» **GOAL OF THE EXERCISE**:
Please restate exactly the lines of the data below, beginning with the line containing "Left hand at" and ending with the last line.

Stored items
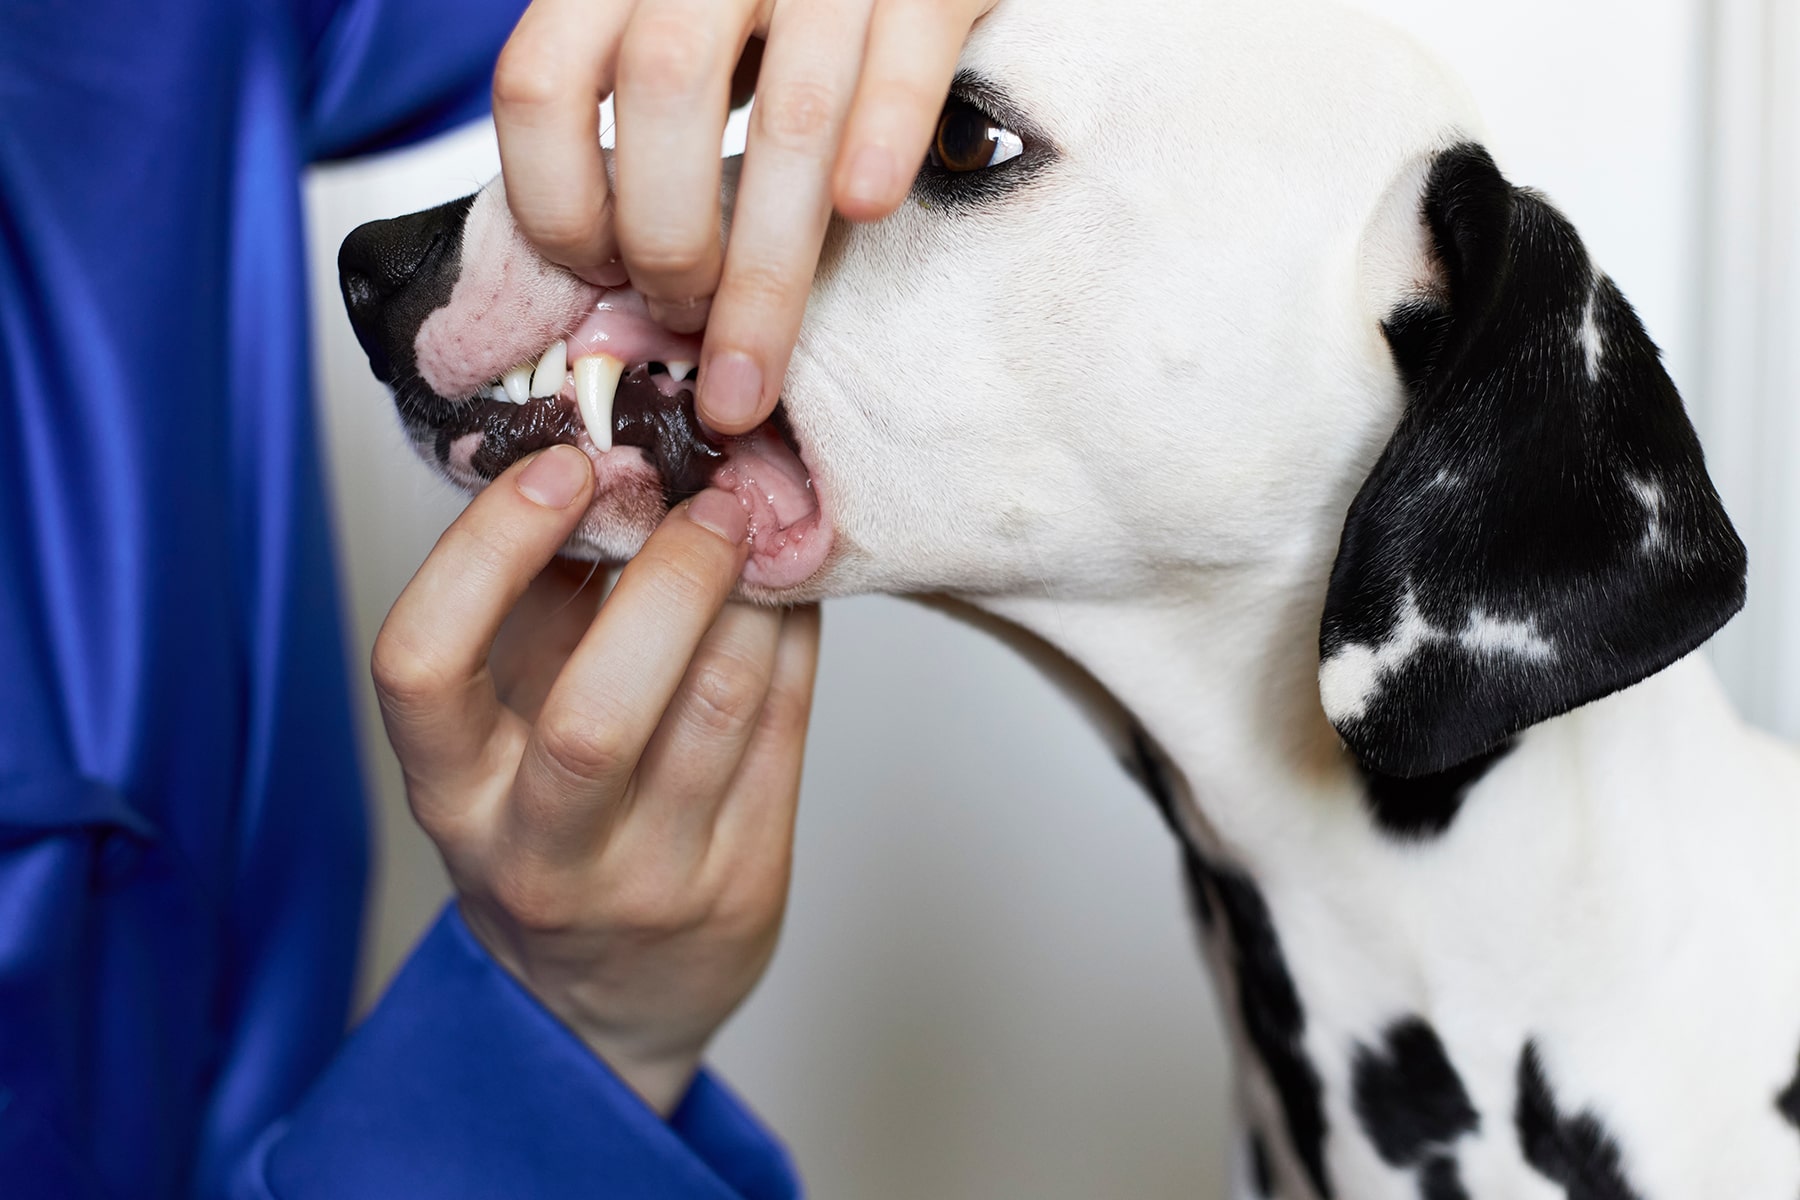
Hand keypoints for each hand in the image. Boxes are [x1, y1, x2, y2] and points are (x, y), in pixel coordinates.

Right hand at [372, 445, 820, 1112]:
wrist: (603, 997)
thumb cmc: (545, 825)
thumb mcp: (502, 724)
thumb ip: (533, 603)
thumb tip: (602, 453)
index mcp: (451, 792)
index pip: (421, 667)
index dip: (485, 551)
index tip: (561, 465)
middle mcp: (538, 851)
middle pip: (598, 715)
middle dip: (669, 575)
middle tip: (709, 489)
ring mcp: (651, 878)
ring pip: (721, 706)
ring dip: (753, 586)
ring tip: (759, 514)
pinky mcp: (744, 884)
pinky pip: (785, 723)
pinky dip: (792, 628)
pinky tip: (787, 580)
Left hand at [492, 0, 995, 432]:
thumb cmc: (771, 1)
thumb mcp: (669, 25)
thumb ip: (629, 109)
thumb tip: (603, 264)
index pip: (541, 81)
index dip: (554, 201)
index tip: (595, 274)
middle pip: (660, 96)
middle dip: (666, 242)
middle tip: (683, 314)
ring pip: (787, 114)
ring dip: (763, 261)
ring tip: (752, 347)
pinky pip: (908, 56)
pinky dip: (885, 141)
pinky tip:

» **SOLUTION TO THIS TASK**:
Left hand at [492, 0, 995, 432]:
thumb cmc: (771, 1)
thumb mcp: (669, 25)
thumb ip: (629, 109)
thumb tip: (603, 264)
index pip: (541, 81)
index dip: (554, 201)
index tip: (595, 274)
middle pip: (660, 96)
middle dip: (666, 242)
middle tip: (683, 314)
ring pip: (787, 114)
ring dip: (763, 261)
ring tip: (752, 347)
pinky pip: (908, 56)
pinky dip: (885, 141)
pinky tip:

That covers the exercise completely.